The lunar south pole as it will appear on the night of impact. Photo Credit - NMSU / MSFC Tortugas Observatory.

The lunar south pole as it will appear on the night of impact. Photo Credit - NMSU / MSFC Tortugas Observatory.

Early Friday morning, the LCROSS probe will crash into the lunar south pole, looking for further evidence of water on the Moon. Above is a map showing approximately where LCROSS will strike; if you have a 10″ telescope (or larger), you should be able to view the impacts for yourself!

The actual impacts commence at 4:30 am PDT (11:30 UT). The Centaur rocket will strike first, transforming 2200 kg of mass and 10 billion joules of kinetic energy into a blinding flash of heat and light. Researchers expect the impact to throw up a plume of debris as high as 10 km.

Close behind, the LCROSS mothership will photograph the collision for NASA TV and then fly right through the debris plume. Onboard spectrometers will analyze the sunlit plume for signs of water (H2O), water fragments (OH), salts, clays, hydrated minerals and assorted organic molecules.

“If there’s water there, or anything else interesting, we’ll find it,” says Tony Colaprete of NASA Ames, the mission’s principal investigator.

This is an exciting opportunity for ordinary citizens to watch space exploration in action! There’s simply nothing like seeing the planets (or anything else) with your own eyeball; print and digital images just do not compare to the “real thing”.

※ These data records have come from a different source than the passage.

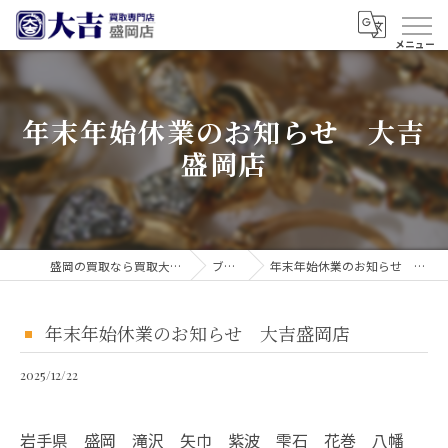
年末年始休業のお知らせ 大吉
盛岡店
盛岡の買取なら買取大吉 盛岡店
ブログ
年末年始休業のお知らせ 大吉盛岡店
年末年始休業のお知らせ 大吉盛岡店
2025/12/22
岩手県 盛岡 滝沢 矢巾 紫波 雫石 花巻 八幡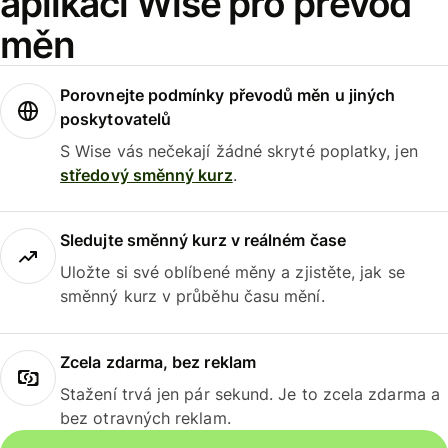
aplikaci Wise pro převod
měn
Porovnejte podmínky převodů měn u jiných
poskytovatelů
S Wise vás nečekají žádné skryté poplatky, jen
středový směnný kurz
.
Sledujte směnný kurz v reálném čase
Uložte si své oblíbené měny a zjistěte, jak se
směnný kurz v průběhu času mění.
Zcela zdarma, bez reklam
Stažení trvá jen pár sekund. Je to zcela zdarma a
bez otravných reklam.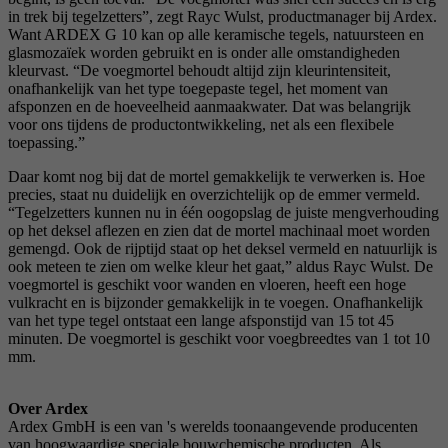
in trek bij tegelzetters”, zegt Rayc Wulst, productmanager bij Ardex.
Want ARDEX G 10 kan op alle keramische tegels, natuursteen en
glasmozaïek worden gebruikt en is onder alle omstandigheden
kleurvast. “De voegmortel behoudt altijd zijn kleurintensiteit,
onafhankelijk van het type toegepaste tegel, het moment van
afsponzen en de hoeveelheid aanmaakwater. Dat was belangrijk
voor ons tijdens de productontwikkeling, net als een flexibele
toepassing.”
Daar komt nog bij dat de mortel gemakkelijk te verwerken is. Hoe
precies, staat nu duidelijk en overzichtelijk op de emmer vermeld.
“Tegelzetters kunnen nu in één oogopslag de juiste mengverhouding
op het deksel aflezen en zien dat de mortel machinaal moet worden
gemengd. Ook de rijptijd staat op het deksel vermeld en natuurlijk is
ook meteen te zien om welke kleur het gaat,” aldus Rayc Wulst. De
voegmortel is geschikt voor wanden en vloeren, heeft een hoge
vulkracht en is bijzonder gemakkelijk in te voegen. Onafhankelijk
van het type tegel ontstaat een lange afsponstijd van 15 tot 45
minuten. De voegmortel is geschikt voor voegbreedtes van 1 tot 10
mm.
Over Ardex
Ardex GmbH is een van 's werelds toonaangevende producenten
van hoogwaardige speciale bouwchemische producten. Als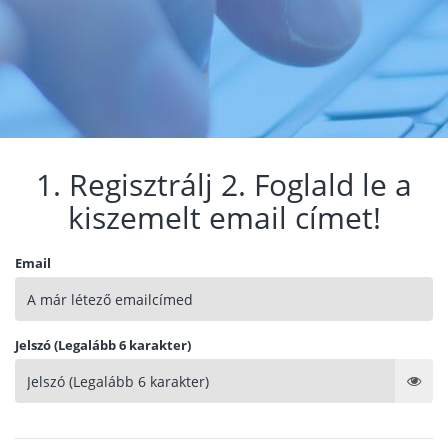
1. Regisztrálj 2. Foglald le a
kiszemelt email címet!
Email
Jelszó (Legalább 6 karakter)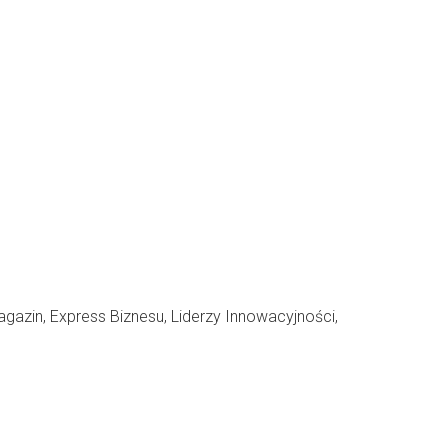
gazin, Express Biznesu, Liderzy Innowacyjności,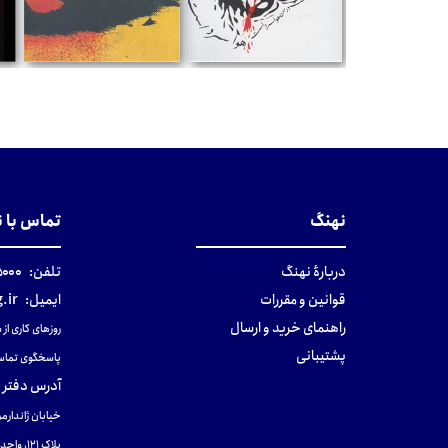
تومان
تومان
نهنگ
تماس با 
دربارهٔ نهنگ
تلفن:
۰-۰۲۱
قوانین و مقررات
ایمیل:
.ir
راهنمای خرید و ارسال
روزهای کاری از ساعت ۹ صب
پشتیبانی
پاسخگوی تماس
آدرس دفتر 
خیابان ژاندارمر
پلاک 121، واحد ۴.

EDIT, October 10, 2009: First images of the Centaur impact (as seen from LCROSS) are online!

LCROSS Centaur Impact Flash (Mid-Infrared)

LCROSS Centaur Impact Flash (Mid-Infrared)

This mid-infrared image was taken in the last minutes of the LCROSS flight mission to the Moon. The small white spot (enlarged in the insets) seen within the dark shadow of lunar crater walls is the initial flash created by the impact of a spent Centaur upper stage rocket. Traveling at 1.5 miles per second, the Centaur rocket hit the lunar surface yesterday at 4:31am UT, followed a few minutes later by the shepherding LCROSS spacecraft. Earthbound observatories have reported capturing both impacts. But before crashing into the lunar surface itself, the LCROSS spacecraft’s instrumentation successfully recorded close-up the details of the rocket stage impact, the resulting crater, and debris cloud. In the coming weeks, data from the challenging mission will be used to search for signs of water in the lunar material blasted from the surface.